Both IRC and IC are wireless device reference receiver techniques in LTE. However, IC in LTE is currently restricted to cancellation of always-on signals, such as the CRS, in which the network assists the wireless device on how these signals are transmitted in the aggressor cells. The two interference cancellation approaches differ by the achievable cancellation efficiency. Stated differently, the fraction of the impairment power left after the cancellation operation may be essentially equal in some scenarios and vary significantly in others. While the post-decoding IC approach may provide superior performance at “high” SIR operating points, these approaches have differing computational resource requirements. For example, the described post-decoding solution implies turbo decoding processing. Additionally, the processing delay incurred may vary by technique. For example, the post-decoding solution requires buffering the entire code block of the interfering signal.

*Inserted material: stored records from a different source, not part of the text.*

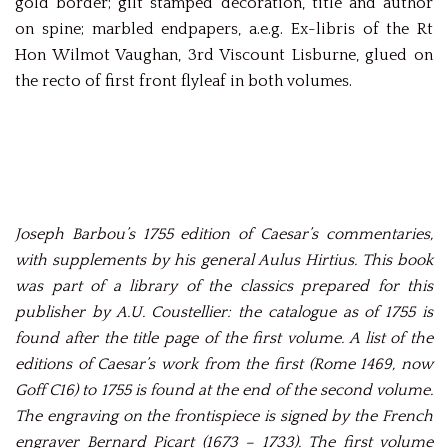
gold border; gilt stamped decoration, title and author
on spine; marbled endpapers, a.e.g. Ex-libris of the Rt
Hon Wilmot Vaughan, 3rd Viscount Lisburne, glued on
the recto of first front flyleaf in both volumes.
Joseph Barbou’s 1755 edition of Caesar’s commentaries,
with supplements by his general Aulus Hirtius. This book
was part of a library of the classics prepared for this
publisher by A.U. Coustellier: the catalogue as of 1755 is
found after the title page of the first volume. A list of the
editions of Caesar’s work from the first (Rome 1469, now
Goff C16) to 1755 is found at the end of the second volume.
The engraving on the frontispiece is signed by the French
engraver Bernard Picart (1673 – 1733). The first volume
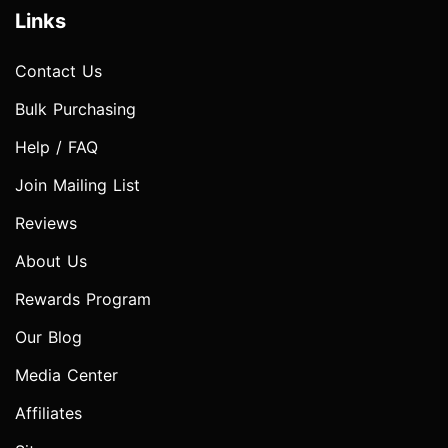
Links
Contact Us
Bulk Purchasing
Help / FAQ
Join Mailing List
Reviews
About Us
Rewards Program
Our Blog
Media Center
Affiliates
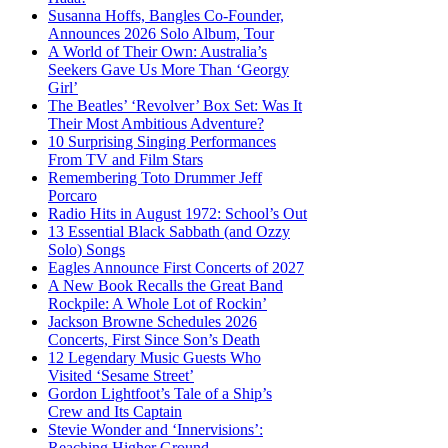
Susanna Hoffs, Bangles Co-Founder,
Announces 2026 Solo Album, Tour
A World of Their Own: Australia’s
Seekers Gave Us More Than ‘Georgy
Girl’
The Beatles’ ‘Revolver’ Box Set: Was It
Their Most Ambitious Adventure?
10 Surprising Singing Performances
From TV and Film Stars
Remembering Toto Drummer Jeff
Porcaro
Radio Hits in August 1972: School’s Out
13 Essential Black Sabbath (and Ozzy
Solo) Songs
Eagles Announce First Concerts of 2027
A New Book Recalls the Great Band
Rockpile: A Whole Lot of Rockin’
Jackson Browne Schedules 2026
Concerts, First Since Son’s Death
12 Legendary Music Guests Who
Visited ‘Sesame Street’
Gordon Lightfoot’s Tale of a Ship’s
Crew and Its Captain
Stevie Wonder and ‘Innervisions’:
Reaching Higher Ground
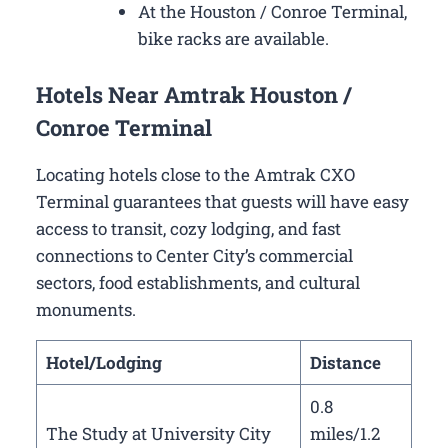
At the Houston / Conroe Terminal,
bike racks are available.
Hotels Near Amtrak Houston /
Conroe Terminal
Locating hotels close to the Amtrak CXO
Terminal guarantees that guests will have easy
access to transit, cozy lodging, and fast
connections to Center City’s commercial
sectors, food establishments, and cultural
monuments.
Hotel/Lodging
Distance
0.8
The Study at University City
miles/1.2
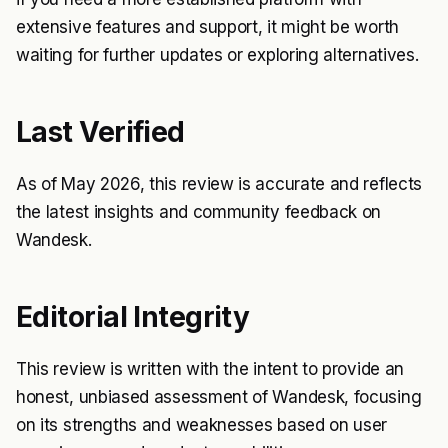
extensive features and support, it might be worth
waiting for further updates or exploring alternatives.
Last Verified
As of May 2026, this review is accurate and reflects
the latest insights and community feedback on
Wandesk.
Editorial Integrity
This review is written with the intent to provide an
honest, unbiased assessment of Wandesk, focusing
on its strengths and weaknesses based on user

To apply these advanced interference cancellation techniques to signals originating from other cells, knowledge of certain signal format parameters may be required to configure the receiver. For pre-decoding IC, the resource allocation, modulation format, any pre-coding applied, the number of layers, etc. may be useful, and may be obtained via blind estimation, eavesdropping other-cell control signaling, or via NW assistance features. For post-decoding, additional transport format parameters are required which may typically only be obtained from receiving or eavesdropping the related control signaling.
However, the different types of receivers may require differing information and/or parameters and are required to estimate blindly all the parameters needed for the receiver implementation. Additionally, the multitude of communication standards applicable to LTE may include many features which may need to be supported by the wireless device but which will not be used by a network (depending on the configuration) and may make blind detection difficult and complex. Currently no signaling is defined in LTE standard in order to provide wireless devices with the assistance which may be needed in order to implement advanced receivers with limited complexity.